Il a rêvé des puces sous la neige, les a vues une
fois ainsi parées de blanc. Mais ce jour-là il n’avait pas son
appareil photo pour capturer l’instant. Chasseur d’instants, voleur
d’impressions, Jean-Luc Russon l’est devenu peu à peu. Sa proie, son
modèle, c’est la brocante.
[...] Des
phrases entendues, des impressions ressenties, des instants furtifs.
« Ce livre, ce sont les humeurs de la brocante, saisies par hasard. »

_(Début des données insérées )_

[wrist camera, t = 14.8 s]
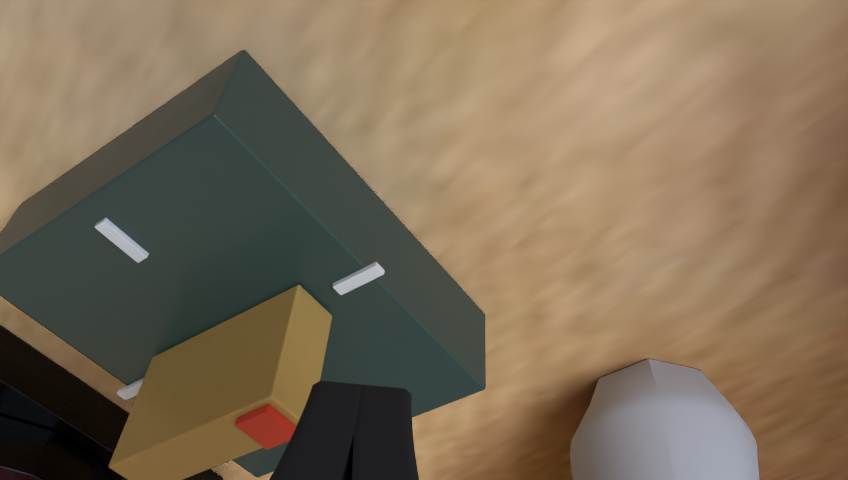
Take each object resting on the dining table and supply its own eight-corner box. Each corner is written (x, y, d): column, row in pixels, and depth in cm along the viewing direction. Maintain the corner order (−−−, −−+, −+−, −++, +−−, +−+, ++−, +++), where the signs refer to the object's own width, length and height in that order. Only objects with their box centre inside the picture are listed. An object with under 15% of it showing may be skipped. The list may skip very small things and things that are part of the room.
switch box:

Tout le petit peuple des puces investit les pages : les « collectionnomaniaques »,
les « drouillophages » […] Jean-Luc Russon raconte le marché
aux puces avec sincérité : « j’en dis du bien et du mal,
mais toujours avec beaucoup de tendresse ». Car l’auteur connaît
bien cet univers. Les objets du passé souvent l’émeuvent. Au fil de
ses chines, il a croisé des choses belles, des assemblages étranges, des
coïncidences sympathiques.
(Extrait d’un article signé Émilie Michel, Ouest-France, édition de
Nantes, du 6 mai 2000)
Ancien brocanteur de cette fameuse place, Jean-Luc
Russon arpente depuis un quart de siècle ce marché aux puces. Du déballage
des petits matins nantais aux figures illustres telles que la mère Thomas
ou la Bouillotte, il nous emporte avec lui dans cet univers surprenant […]
Dans un texte émouvant, Jean-Luc Russon parle aussi de la « longue
blessure », ces travaux du tramway qui ont bouleversé l’ordre des
choses de la place […] Il faut lire ce livre d’un passionné qui le préface
ainsi : « Plus qu’un témoin, j’ai été un rêveur
sans doute, et les choses du dehors ont pris les couleurs de mes rêves du
dedans. Il ne pouvait en aller autrement : avoir été marchand de
hasard, c’est un peu avoir fait commerce de rêves ».
(Extrait d’un article signé Stéphane Pajot, Presse-Océan
du 6 mai 2000)
Qui mieux que Jean-Luc Russon aurait pu raconter le
marché aux puces de la Place Viarme à Nantes ? Ancien brocanteur
lui-même, cela fait plus de 25 ans qu’il y passe presque tous ses
samedis matin, à l’affût de l’ambiance et des dialogues,
l’appareil photo en bandoulière. De ce rendez-vous hebdomadaire il nous
restitue l’atmosphère si particulière et souvent si déroutante pour
les néophytes. Et à travers la description de quelques quêtes farfelues
de chineurs acharnés, il montre combien ce milieu est passionnant et
passionné.
(Loire-Atlantique,
le Magazine du Conseil Général, n° 20, été 2001)
Jean-Luc Russon, ancien brocanteur, ne rate jamais le
rendez-vous du samedi matin place Viarme. Suivez le guide dans cet univers
un peu surréaliste d’objets en tous genres, en transit d’une maison
à l’autre, porteurs d’histoires, prêts à retrouver la grâce entre
les mains du chineur ou bien de « l’accumulomaniaque ».
Jean-Luc Russon raconte avec tendresse la vie et les états d’âme du
broc au fil de truculents petits récits. Ainsi, on se promène dans ce
livre comme dans les allées du marché aux puces, en toute liberté, et
c’est un bonheur car l’auteur a une fort jolie plume, le juste souci
du détail et un ton délicieusement espiègle.